We would appeciate your views on what you know about the Tenbury conversion to apartments, what are you going to do with your week,  and how to deal with First Resorts.  My understanding is that the Club Leisure is another sink hole.


----------



## carl2591 (Mar 19, 2011)

GET OUT... 

i say get your money back and forget that one.. 

when first resort is involved is not good for you.


----------



## Carolinian (Mar 20, 2011)

The Bullfrog strikes again!  After crashing the Seapointer, he is doing the same to Tenbury.

Don't expect to see any money back from this crowd!  Club Leisure Group and its boss, Stuart ''The Bullfrog'' Lamont have a horrible reputation in South Africa.  First Resorts is the management company component of the organization.  They also have a stable of shady points clubs, and with weeks ceded to those, they get control of resorts, stack the boards with Club Leisure heavies, give First Resorts a lifetime management contract, and then it is open season on the members.

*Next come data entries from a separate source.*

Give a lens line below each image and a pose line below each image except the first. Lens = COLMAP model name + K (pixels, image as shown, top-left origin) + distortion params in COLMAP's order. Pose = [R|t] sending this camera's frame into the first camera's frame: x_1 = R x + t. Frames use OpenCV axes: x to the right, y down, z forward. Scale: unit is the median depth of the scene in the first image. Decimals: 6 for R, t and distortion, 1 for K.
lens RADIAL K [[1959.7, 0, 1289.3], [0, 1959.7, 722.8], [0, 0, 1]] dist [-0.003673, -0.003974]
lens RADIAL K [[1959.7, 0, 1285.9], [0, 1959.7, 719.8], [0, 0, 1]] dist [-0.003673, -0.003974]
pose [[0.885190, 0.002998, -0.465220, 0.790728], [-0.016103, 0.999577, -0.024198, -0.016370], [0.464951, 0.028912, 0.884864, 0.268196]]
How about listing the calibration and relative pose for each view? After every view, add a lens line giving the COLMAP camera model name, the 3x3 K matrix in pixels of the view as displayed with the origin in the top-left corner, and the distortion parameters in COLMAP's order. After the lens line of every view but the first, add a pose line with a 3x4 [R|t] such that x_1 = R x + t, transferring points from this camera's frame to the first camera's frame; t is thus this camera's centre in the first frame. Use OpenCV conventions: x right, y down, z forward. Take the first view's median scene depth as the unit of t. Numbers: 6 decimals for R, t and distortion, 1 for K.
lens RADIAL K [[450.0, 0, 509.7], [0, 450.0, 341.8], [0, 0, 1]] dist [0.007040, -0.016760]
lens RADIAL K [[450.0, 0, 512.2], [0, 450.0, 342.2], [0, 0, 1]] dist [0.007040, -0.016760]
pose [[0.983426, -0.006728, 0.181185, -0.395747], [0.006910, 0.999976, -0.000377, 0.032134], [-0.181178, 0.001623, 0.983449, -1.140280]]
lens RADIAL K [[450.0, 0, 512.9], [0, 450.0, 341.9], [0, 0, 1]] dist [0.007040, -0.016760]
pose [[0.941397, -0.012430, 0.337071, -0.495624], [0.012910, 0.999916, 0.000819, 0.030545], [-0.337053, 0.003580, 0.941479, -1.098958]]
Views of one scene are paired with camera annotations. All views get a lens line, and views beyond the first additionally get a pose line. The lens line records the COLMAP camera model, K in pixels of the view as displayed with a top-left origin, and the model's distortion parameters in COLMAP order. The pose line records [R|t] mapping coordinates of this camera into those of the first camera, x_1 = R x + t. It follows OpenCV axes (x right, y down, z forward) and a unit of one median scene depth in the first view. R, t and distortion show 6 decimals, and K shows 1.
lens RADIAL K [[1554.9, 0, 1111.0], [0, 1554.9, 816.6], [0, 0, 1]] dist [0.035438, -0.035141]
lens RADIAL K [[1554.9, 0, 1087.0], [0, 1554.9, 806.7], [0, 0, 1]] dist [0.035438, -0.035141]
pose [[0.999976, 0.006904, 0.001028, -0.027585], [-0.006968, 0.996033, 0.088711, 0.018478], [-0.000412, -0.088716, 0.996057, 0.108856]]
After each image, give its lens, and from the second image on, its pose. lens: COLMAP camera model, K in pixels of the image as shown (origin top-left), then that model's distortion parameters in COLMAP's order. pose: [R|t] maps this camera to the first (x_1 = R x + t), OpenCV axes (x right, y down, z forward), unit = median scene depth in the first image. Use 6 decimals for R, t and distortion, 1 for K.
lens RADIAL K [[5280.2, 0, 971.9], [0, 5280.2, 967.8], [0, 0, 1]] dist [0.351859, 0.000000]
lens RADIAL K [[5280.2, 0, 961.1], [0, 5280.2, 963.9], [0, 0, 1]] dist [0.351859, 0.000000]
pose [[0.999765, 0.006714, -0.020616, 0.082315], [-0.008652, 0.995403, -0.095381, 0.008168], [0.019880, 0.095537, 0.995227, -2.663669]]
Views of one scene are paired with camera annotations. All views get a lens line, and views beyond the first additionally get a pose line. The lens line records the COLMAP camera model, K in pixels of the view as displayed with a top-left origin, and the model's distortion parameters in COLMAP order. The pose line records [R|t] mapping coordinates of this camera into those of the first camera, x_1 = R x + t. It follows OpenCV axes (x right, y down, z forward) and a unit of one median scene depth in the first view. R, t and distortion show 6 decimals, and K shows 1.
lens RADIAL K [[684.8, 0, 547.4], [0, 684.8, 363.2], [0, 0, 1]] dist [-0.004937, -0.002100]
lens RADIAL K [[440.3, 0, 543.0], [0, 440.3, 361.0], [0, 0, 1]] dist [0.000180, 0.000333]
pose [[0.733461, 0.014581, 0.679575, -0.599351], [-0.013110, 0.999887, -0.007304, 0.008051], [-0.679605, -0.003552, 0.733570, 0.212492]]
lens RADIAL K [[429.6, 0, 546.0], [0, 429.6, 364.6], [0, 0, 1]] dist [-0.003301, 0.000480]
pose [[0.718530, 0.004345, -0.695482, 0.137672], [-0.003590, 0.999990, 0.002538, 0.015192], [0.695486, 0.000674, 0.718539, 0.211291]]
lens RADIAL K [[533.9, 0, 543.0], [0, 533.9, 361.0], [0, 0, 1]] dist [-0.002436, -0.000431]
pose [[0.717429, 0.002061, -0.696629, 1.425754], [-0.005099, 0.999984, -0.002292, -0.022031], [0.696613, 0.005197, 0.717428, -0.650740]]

To get an idea of Lamont and Club Leisure Group, read posts 2, 4, and 7 in this thread:  http://www.timeshareforums.com/foru...r-areas/93039-takeover-attempt-dikhololo.html  Post 2 is an article from the Johannesburg Star newspaper, and posts 4 and 7 are all the posts from the old Crimeshare site concerning Lamont and his organizations.  When Lamont tried to move on Dikhololo, I asked an officer of the Timeshare Consumers Association in the UK for them and then posted them.


----------



## northwoodsgal (Mar 26, 2011)

Joe, I'm sorry to hear you're getting caught up in this conversion.  Just to clarify, is your 2011 scheduled to begin after the conversion date?  If it is, I would almost think they would have to refund your levy.  

If it helps, I have found the communication with the First Resorts accounting staff to be prompt.


----------